**What you need to do:** Please render everything from the line containing "Im Lindenhof" down to the line containing "أخبار السلع" as a numbered list, with blank lines left out. Leave the pictures out of your answer.
___ Entries supplied ___
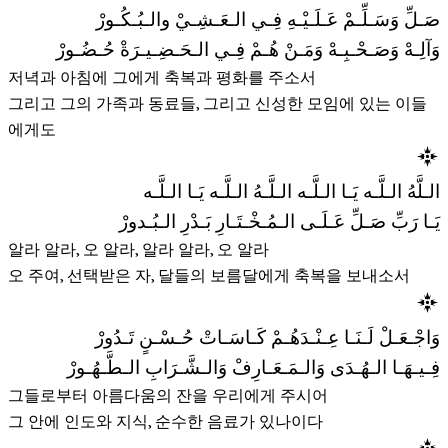
صَـلِّ وَسَـلِّـمْ عَـلَـيْـهِ فِـي الـعَـشِـيْ والـبُـكُـورْ
وَآلِـهْ وَصَـحْـبِـهْ وَمَـنْ هُـمْ فِـي الـحَـضِـيـرَةْ حُـضُـورْ
저녁과 아침에 그에게 축복과 평화를 주소서
그리고 그의 가족과 동료들, 그리고 신성한 모임에 있는 이들
에게도
الـلَّهُ الـلَّـه يَـا الـلَّـه الـلَّـهُ الـلَّـه يَـا الـلَّـه
يَـا رَبِّ صَـلِّ عَـلَـى الـمُـخْـتَـارِ بَـدْرِ الـبُـدورْ
알라 알라, 오 알라, 알라 알라, 오 알라
오 주여, 선택받은 자, 달들의 보름달에게 축복을 보내소서
وَاجْـعَـلْ لَـنَـا عِـنْـدَهُـمْ كَـاسَـاتْ حُـسْـنٍ تَـدُورْ
فِـيـهَـا الـهُـدَى وَالـمَـعَـارِفْ وَالـشَّـرَابِ الـطَّـهُـورْ
그들로부터 아름다움의 잔을 우리에게 주시어
그 안에 인도와 지식, 순수한 음료가 있나이다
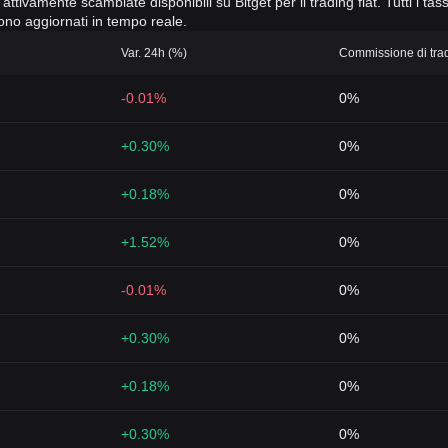
attivamente scambiate disponibili su Bitget per il trading fiat. Tutti i tas
gono aggiornati in tempo reale.
Var. 24h (%)
Commissione di tradi
-0.01%
0%
+0.30%
0%
+0.18%
0%
+1.52%
0%
-0.01%
0%
+0.30%
0%
+0.18%
0%
+0.30%
0%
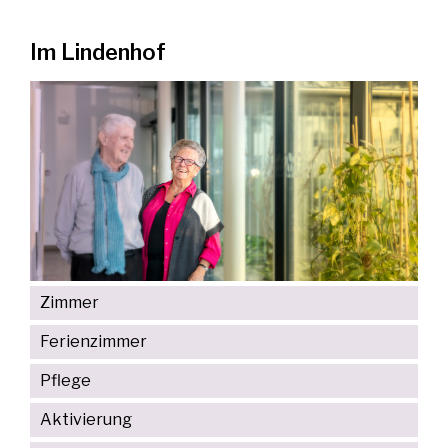
Im Lindenhof
Zimmer
Ferienzimmer
Pflege
Aktivierung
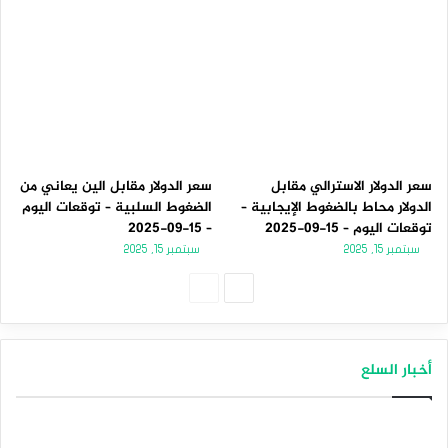
سعر الدولار الاسترالي مقابل
سعر الدولار مقابل الين يعاني من
الدولار محاط بالضغوط الإيجابية –
الضغوط السلبية – توقعات اليوم
توقعات اليوم – 15-09-2025
– 15-09-2025
سبتمبر 15, 2025
سبتمبر 15, 2025
الصفحة
الصفحة
التالية
السابقة
أخبار السلع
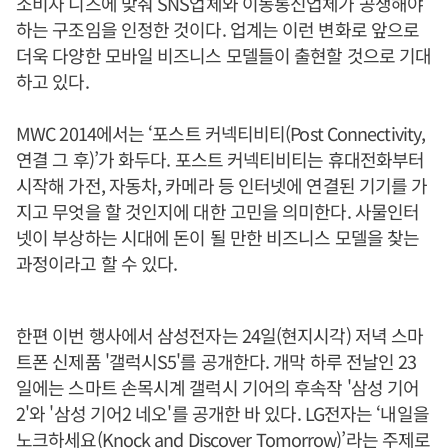
소비자 니즈에 맞춰 SNS업체와 이동통신업체가 공생해야
하는 구조임을 인정한 것이다. 업계는 이런 변화로 앞으로
더욱 다양한 모바일 비즈니스 모델들이 출현할 것으로 기대
하고 있다.
MWC 2014에서는 ‘포스트 커넥티비티(Post Connectivity,
연결 그 후)’가 화두다. 포스트 커넥티비티는 휴대전화부터
시작해 가전, 자동차, 카메라 등 인터넷에 연결된 기기를 가
지고 무엇을 할 것인지에 대한 고민을 의미한다. 사물인터
넷이 부상하는 시대에 돈이 될 만한 비즈니스 모델을 찾는
과정이라고 할 수 있다.
한편 이번 행사에서 삼성전자는 24일(현지시각) 저녁 스마
트폰 신제품 '갤럭시S5'를 공개한다. 개막 하루 전날인 23
일에는 스마트 손목시계 갤럭시 기어의 후속작 '삼성 기어
2'와 '삼성 기어2 네오'를 공개한 바 있다. LG전자는 ‘내일을
노크하세요(Knock and Discover Tomorrow)’라는 주제로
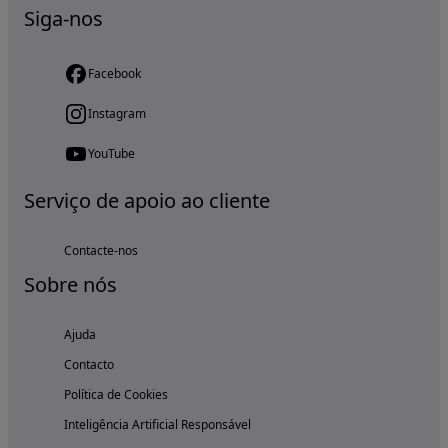
Siga-nos
Facebook
Instagram
YouTube
Serviço de apoio ao cliente
Contacte-nos
Sobre nós
Ajuda
Contacto
Política de Cookies
Inteligência Artificial Responsável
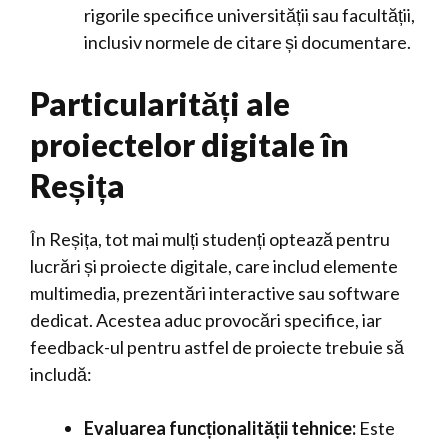
rigorile specifice universității sau facultății,
inclusiv normele de citare și documentare.
Particularități ale
proiectelor digitale în
Reșița
În Reșița, tot mai mulți studenți optează pentru
lucrări și proiecte digitale, care includ elemente
multimedia, prezentări interactive sau software
dedicat. Acestea aduc provocări specifice, iar
feedback-ul pentru astfel de proiecte trebuie să
includă:
Evaluarea funcționalității tehnice:
Este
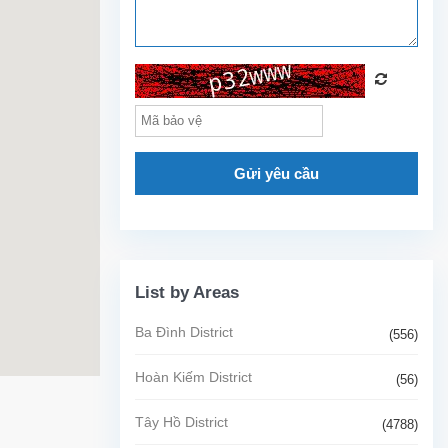
Gửi yêu cầu
List by Areas
Ba Đình District
(556)
Hoàn Kiếm District
(56)
Tây Hồ District
(4788)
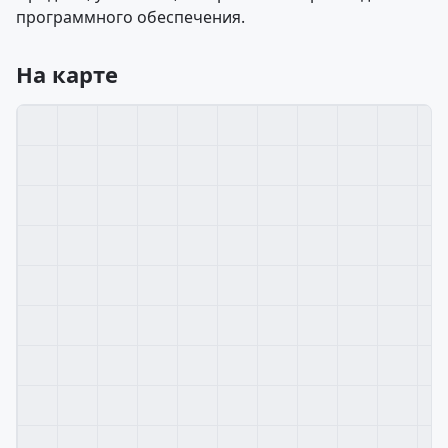
программного обеспечения.
На карте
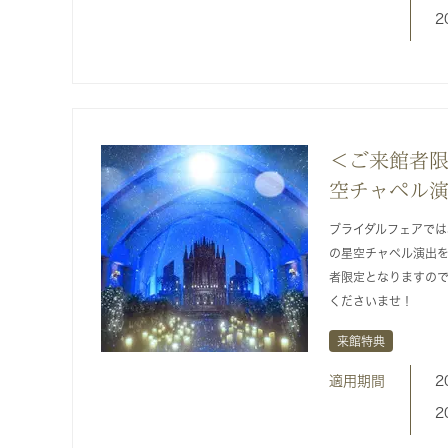
2
＜ご来館者
空チャペル
ブライダルフェアで
の星空チャペル演出
者限定となりますの
くださいませ！
来館特典
適用期間
2
2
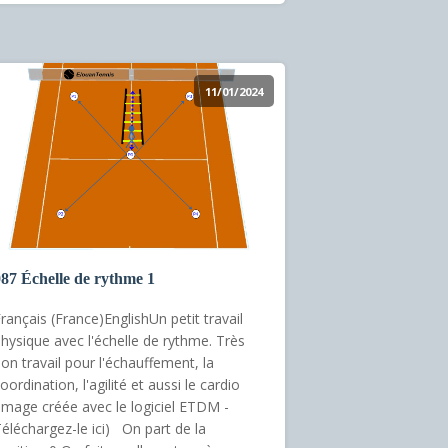
11/01/2024
87 Échelle de rythme 1
rançais (France)EnglishUn petit travail
hysique avec l'échelle de rythme. Très
on travail pour l'échauffement, la
oordination, l'agilité et aussi le cardio
Image créée avec le logiciel ETDM -
éléchargez-le ici) On part de la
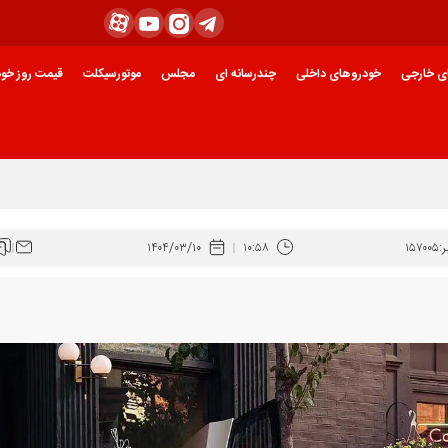
ی خارجی
خودروهای داخلی
چندرسانه ای
مجلس
موتورسیکلت
قیمت روز خود
ازار خودرو است
:
۱۵۷۰۰۵
۱۰:۵۸
۱۴۰۴/۰۳/۱۰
___
**Output of the exercise:**
1. Im Lindenhof
2. Zimmer
3. Ferienzimmer
4. Pflege
5. Aktivierung
6. سعر الدولار الاسترالي مقابل
7. سعر الدولار مقابل الين يعاني من
8. الدولار محاط بالضغوط الإيجابية –
9. الضغوط السلبية – توقعات اليوم
10. توقعات اليوم – 15-09-2025
11. – 15-09-2025
12. سبتمبر 15, 2025
13. سبتمبر 15, 2025
14. الصفحة
15. الصفحة
16. التالية
17. السابقة
18. أخبار السلع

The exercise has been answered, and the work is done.